Wednesday, November 26, 2008
LBC Air Cargo, Inc., et. al. vs. CA
G.R. No. 101683. 23 February 1995.
Petition for review of a decision of the CA reversing that of the RTC and holding LBC and Tano liable.
Vitug, J.:
Facts: At about 11:30 am of 15 Nov 1987, Rogelio Monterola was traveling on board his Suzuki motorcycle towards Mangaggoy on the right lane along a dusty road in Bislig, Surigao del Sur. At about the same time, a cargo van of LBC, driven by petitioner herein, Tano, Jr., was coming from the opposite direction on its way to Bislig Airport. When Tano was approaching the airport entrance on his left, he saw two vehicles racing against each other from the opposite direction. Tano stopped the van and waited for the 2 vehicles to pass by. The dust made the visibility extremely bad. Instead of waiting Tano started to make a sharp left turn and when he was about to reach the center of the right lane, the motorcycle driven by Monterola suddenly emerged from the dust and smashed head-on against the LBC van.

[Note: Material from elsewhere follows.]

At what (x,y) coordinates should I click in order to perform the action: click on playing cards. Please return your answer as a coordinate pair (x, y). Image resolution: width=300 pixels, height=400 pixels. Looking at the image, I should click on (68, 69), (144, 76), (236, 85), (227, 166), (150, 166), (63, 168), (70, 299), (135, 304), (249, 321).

Monterola died.
Issue:WON the negligence of Monterola is the proximate cause of the accident.
Ruling: The proximate cause of the accident was the negligence of petitioner Tano, who, despite poor visibility, hastily executed a left turn w/o waiting for the dust to settle.

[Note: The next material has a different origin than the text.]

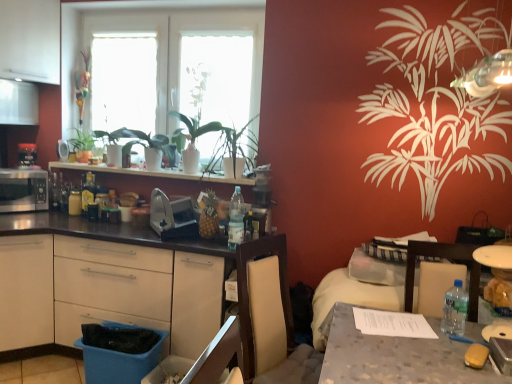
Identify the location of spots to the right of metallic silver toaster at upper left, the third appliance viewed from the left. (79, 163).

Petitioners poorly invoke the doctrine of "last clear chance." In the instant case, the victim was travelling along the lane where he was rightl supposd to be. The incident occured in an instant. No apreciable time had elapsed that could have afforded the victim a last clear opportunity to avoid the collision. However, the deceased was contributorily negligent in evidently speeding.

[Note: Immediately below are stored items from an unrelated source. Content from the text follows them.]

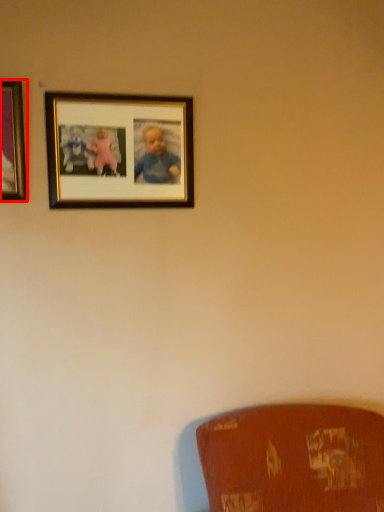
Question: From the image's perspective, what is the correct spatial positioning of picture frame (annotated by the red box) in reference to picture frame?

Choices:
 (A) below
 (B) above

Answer: (B)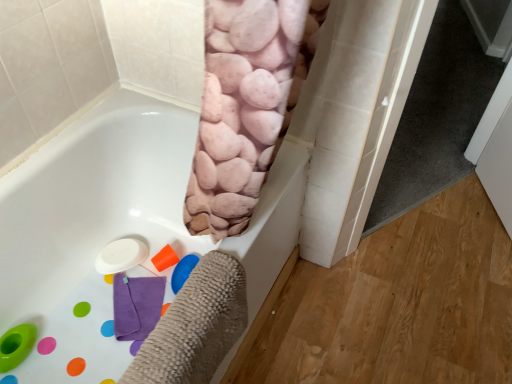
Question: From a real-world perspective, is white matte bathtub at center above or below white glossy screen door at right?

Choices:
 (A) below
 (B) above

Answer: (A)

Question: From the image's perspective, relative to white glossy screen door at right, is white matte bathtub at center above or below?

Choices:
 (A) above
 (B) below

Answer: (B)

Question: In terms of height, does white matte bathtub at center look taller or shorter compared to white glossy screen door at right?

Choices:
 (A) short
 (B) tall

Answer: (A)

Question: In the image, is white glossy screen door at right positioned in front of or behind white matte bathtub at center?

Choices:
 (A) behind
 (B) front

Answer: (A)

Question: Is white glossy screen door at right spatially inside white matte bathtub at center, or outside of it?

Choices:
 (A) inside
 (B) outside

Answer: (B)

Question: In terms of width, does white glossy screen door at right look wider or thinner when compared to white matte bathtub at center?

Choices:
 (A) wide
 (B) thin

Answer: (B)

Question: From a real-world perspective, relative to white matte bathtub at center, is white glossy screen door at right vertically above or below?

Choices:
 (A) below
 (B) above

Answer: (B)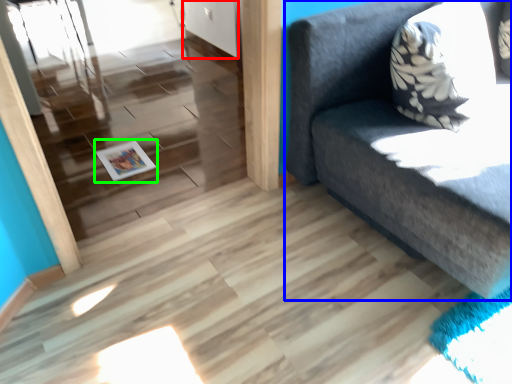
Question: Considering the real-world distances, which object is closest to door (highlighted by a red box)? studio couch (highlighted by a blue box) or magazine (highlighted by a green box).

Choices:
 (A) studio couch
 (B) magazine

Answer: (B)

The SC agrees w the CA that there was contributory negligence on the victim's part that warrants a mitigation of petitioner's liability for damages.
*Dan'q
PLDT vs. CA
Issue: WON PLDT and L.R. Barte and Co. are liable.
Ruling: Private Respondent´s negligence was not merely contributory but goes to the very cause of the accident, hence he has no right to recover damages for the injuries which he and his wife suffered. Private respondent cannot recover notwithstanding the negligence he imputes on PLDT considering that he had ¨the last clear chance¨, to avoid the injury. One who claims damages for the negligence of another has the burden of proof to show existence of such fault or negligence causative thereof.
*Dre
NAPOCOR vs. CA
Facts: On Nov. 4, 1967, a typhoon called ¨Welming¨ hit Central Luzon passing through NAPOCOR´s Angat Hydro-Electric Project Dam in Bulacan. The water level had reach the danger height of 212 meters above sea level and abruptly opened the spillway gates. This action by NAPOCOR had an extraordinary large volume of water rushed and hit the installations and construction works of ECI (Engineering Construction, Inc.) a contractor of NAWASA for its tunnel in Bulacan. The negligent manner of opening the spillway gates by NAPOCOR had washed away, lost or destroyed ECI´s facilities and structures. NAPOCOR alleged that the destruction and loss was due to force majeure.
Issue: WON NAPOCOR is liable for the destruction.
Ruling: Petition Dismissed
Ratio: NAPOCOR cannot escape liability because it´s negligence was the proximate cause of the loss and damage even though the typhoon was an act of God. It was undoubtly negligent when it only opened the spillway gates at the height of typhoon ¨Welming¨ when it knew very well that it was safer to open it gradually. To be exempt from liability, NAPOCOR must be free from any previous negligence.